■ Goal of the exercise ■
Please find the lines in the entries below that contain the word "normalization", and copy each one.

(Stored data entries)
•••••
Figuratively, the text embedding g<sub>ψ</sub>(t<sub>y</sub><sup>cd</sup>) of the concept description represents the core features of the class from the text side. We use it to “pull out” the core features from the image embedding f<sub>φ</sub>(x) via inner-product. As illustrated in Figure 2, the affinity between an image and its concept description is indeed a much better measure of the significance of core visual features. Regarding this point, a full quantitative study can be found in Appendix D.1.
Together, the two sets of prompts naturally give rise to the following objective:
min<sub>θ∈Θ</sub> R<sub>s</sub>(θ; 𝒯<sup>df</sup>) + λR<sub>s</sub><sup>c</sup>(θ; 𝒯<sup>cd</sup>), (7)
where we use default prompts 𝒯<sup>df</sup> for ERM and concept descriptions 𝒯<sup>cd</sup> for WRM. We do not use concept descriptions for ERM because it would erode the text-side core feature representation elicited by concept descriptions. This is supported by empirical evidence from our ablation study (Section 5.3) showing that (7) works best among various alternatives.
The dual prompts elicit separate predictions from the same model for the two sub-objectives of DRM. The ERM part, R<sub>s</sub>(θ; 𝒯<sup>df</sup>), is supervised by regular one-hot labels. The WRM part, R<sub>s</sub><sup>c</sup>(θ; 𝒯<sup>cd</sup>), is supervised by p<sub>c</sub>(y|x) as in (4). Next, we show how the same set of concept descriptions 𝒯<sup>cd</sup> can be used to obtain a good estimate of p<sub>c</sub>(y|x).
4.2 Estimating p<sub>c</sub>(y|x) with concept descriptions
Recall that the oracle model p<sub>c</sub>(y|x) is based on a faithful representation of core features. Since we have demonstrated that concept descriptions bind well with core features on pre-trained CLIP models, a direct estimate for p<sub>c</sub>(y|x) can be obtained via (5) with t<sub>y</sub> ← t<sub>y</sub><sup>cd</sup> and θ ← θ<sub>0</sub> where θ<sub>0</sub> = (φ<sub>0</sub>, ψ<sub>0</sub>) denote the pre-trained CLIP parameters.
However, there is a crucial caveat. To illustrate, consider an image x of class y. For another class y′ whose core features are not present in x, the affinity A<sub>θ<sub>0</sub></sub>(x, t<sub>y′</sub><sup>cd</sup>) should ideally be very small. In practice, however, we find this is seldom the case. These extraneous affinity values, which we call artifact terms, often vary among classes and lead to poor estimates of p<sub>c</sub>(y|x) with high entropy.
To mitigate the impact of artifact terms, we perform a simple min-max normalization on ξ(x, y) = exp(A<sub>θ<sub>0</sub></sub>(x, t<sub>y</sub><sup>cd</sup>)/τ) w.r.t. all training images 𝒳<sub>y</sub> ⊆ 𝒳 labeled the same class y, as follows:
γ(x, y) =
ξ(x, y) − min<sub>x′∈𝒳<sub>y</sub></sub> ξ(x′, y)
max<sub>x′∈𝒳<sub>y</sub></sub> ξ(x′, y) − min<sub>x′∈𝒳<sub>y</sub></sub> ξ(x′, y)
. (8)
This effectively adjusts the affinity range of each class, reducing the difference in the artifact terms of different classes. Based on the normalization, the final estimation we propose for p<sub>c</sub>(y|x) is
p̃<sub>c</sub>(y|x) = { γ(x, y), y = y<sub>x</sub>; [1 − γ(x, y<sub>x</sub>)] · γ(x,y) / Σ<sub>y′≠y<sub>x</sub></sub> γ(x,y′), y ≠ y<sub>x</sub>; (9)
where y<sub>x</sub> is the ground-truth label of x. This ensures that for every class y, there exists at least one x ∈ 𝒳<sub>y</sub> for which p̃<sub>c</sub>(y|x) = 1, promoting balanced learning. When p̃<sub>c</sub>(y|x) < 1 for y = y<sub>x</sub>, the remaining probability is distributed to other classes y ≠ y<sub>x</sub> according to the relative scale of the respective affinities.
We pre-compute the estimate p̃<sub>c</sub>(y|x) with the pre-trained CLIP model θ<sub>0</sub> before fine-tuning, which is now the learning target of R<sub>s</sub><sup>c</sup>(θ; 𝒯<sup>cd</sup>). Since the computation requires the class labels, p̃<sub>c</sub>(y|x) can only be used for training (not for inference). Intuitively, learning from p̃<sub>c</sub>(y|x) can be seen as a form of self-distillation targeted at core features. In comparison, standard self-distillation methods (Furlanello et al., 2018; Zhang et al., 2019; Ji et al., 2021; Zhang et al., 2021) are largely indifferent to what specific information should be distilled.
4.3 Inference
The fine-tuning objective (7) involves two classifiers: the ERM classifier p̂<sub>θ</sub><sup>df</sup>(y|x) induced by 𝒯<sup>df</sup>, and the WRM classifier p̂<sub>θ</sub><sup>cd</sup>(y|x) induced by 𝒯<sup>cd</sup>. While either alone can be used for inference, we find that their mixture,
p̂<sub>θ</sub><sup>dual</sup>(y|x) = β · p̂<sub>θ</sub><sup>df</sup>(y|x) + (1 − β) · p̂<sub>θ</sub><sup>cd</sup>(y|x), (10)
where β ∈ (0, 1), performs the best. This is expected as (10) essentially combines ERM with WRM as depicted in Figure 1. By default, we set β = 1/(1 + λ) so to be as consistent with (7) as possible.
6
•••••
■ Result of this task ■
To mitigate the impact of artifact terms, we perform a simple min-max normalization on ξ(x, y) = exp(A<sub>θ<sub>0</sub></sub>(x, t<sub>y</sub><sup>cd</sup>)/τ) w.r.t. all training images 𝒳<sub>y</sub> ⊆ 𝒳 labeled the same class y, as follows:
This effectively adjusts the affinity range of each class, reducing the difference in the artifact terms of different classes. Based on the normalization, the final estimation we propose for p<sub>c</sub>(y|x) is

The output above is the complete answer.